Christophe Hezode, MD, began his address on Friday at the general session of the 2014 EASL International Liver Conference in London by drawing attention to the increasing prevalence of the HCV genotype 4 (HCV-G4) in the Middle East and sub-Saharan Africa.
“HCV-G4 now accounts for almost 90% of HCV infections in Egypt. Its prevalence has increased in several European countries and treatment with peginterferon/ritonavir (pegIFN/RBV) therapy of HVC-GT4 results in SVR rates of only 50%-79% and associated with significant toxicity,” he said.
Hezode presented results from the phase 2 PEARL-I study, which looked at an interferon-free regimen of ABT-450 with ritonavir plus ombitasvir (formerly ABT-267) with or without ritonavir in HCV-GT4 cirrhotic and non-cirrhotic patients. ABT-450 is a potent NS3/4A protease inhibitor (identified by AbbVie and Enanta) which, when combined with ritonavir, increases the overall exposure of ABT-450 in HCV patients. Ombitasvir is a potent NS5A inhibitor. Both agents have shown potent antiviral activity in vitro against HCV-G1-6.
The PEARL-1 global phase 2b study (being conducted at 47 sites in 8 countries) involves 2 sub-study groups: sub-study group 1 has 6 treatment arms of patients with no cirrhosis; sub-study group 2 has only 2 treatment arms of patients with compensated cirrhosis. Investigators plan on including approximately 40 patients in each treatment arm.
Hezode presented results for 3 treatment arms of subgroup 1, comparing the safety and efficacy of 3 three trial arms involving a total of 135 patients who received one of the following 12-week combination therapy regimens:
In the study, “all interferon-free 12-week regimens of ABT-450/ritonavir plus ombitasvir resulted in sustained virologic response rates at 12 weeks (SVR12) of 90% or higher in treatment-naïve HVC GT4 patients,” Hezode said.
The ABT-450/ritonavir plus ombitasvir SVR12 rate was 90.9%. The ABT-450/ritonavir plus ombitasvir/ribavirin SVR12 was 100%.

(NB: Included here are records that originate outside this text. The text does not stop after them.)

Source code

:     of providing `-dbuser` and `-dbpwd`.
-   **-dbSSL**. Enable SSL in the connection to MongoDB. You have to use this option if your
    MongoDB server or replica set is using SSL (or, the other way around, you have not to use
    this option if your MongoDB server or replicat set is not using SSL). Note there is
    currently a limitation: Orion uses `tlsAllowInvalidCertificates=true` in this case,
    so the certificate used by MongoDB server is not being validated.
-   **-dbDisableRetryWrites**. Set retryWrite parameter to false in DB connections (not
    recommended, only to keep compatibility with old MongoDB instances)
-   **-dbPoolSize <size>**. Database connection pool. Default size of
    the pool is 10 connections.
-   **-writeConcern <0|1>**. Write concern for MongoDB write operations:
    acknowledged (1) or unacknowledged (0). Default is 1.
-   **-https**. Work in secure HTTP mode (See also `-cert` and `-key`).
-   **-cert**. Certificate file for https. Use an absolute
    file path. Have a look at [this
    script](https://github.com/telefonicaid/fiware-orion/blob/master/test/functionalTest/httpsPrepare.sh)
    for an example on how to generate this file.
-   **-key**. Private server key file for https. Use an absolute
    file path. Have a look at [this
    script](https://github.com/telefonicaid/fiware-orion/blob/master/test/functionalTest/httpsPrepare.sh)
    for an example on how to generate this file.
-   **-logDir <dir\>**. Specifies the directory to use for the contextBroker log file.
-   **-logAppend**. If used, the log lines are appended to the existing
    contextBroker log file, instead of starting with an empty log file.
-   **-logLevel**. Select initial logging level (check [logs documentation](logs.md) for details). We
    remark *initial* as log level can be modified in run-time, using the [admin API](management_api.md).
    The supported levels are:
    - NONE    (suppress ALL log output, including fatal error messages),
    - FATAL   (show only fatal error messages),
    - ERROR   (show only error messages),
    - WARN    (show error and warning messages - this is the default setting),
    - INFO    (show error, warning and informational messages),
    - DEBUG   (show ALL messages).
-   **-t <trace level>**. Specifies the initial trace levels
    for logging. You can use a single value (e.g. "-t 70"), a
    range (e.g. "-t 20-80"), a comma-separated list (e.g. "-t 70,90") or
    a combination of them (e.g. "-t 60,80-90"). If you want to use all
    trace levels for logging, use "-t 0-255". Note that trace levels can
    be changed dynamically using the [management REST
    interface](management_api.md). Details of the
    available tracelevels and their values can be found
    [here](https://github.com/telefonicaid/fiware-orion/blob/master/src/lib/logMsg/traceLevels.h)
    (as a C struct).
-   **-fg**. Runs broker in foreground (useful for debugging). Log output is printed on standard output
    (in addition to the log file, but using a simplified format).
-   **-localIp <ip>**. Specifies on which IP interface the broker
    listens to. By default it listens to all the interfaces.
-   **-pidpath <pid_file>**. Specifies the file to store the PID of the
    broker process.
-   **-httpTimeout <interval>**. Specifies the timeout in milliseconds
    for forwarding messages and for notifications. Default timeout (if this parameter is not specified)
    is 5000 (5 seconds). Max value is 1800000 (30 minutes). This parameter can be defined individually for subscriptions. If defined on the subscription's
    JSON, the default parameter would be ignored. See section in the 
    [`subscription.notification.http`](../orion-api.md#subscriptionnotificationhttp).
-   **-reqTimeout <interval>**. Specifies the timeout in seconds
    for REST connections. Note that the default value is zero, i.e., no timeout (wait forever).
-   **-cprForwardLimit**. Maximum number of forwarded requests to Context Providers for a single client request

The sustained virologic response at 4 weeks (SVR4) rate “was 100% in treatment-experienced patients receiving ABT-450/ritonavir plus ombitasvir/ribavirin,” Hezode said. “The 12-week regimens of ABT-450/ritonavir plus ombitasvir/ribavirin were generally well-tolerated. No patients discontinued or interrupted the study because of adverse events and a fall in haemoglobin to less than 10 g/dl was observed in only a few patients.”
Reference
Kamal SM, Nasser, IA, Hepatitis C genotype 4: What we know and what we don’t yet know. Hepatology 2008 47(4): 1371-83.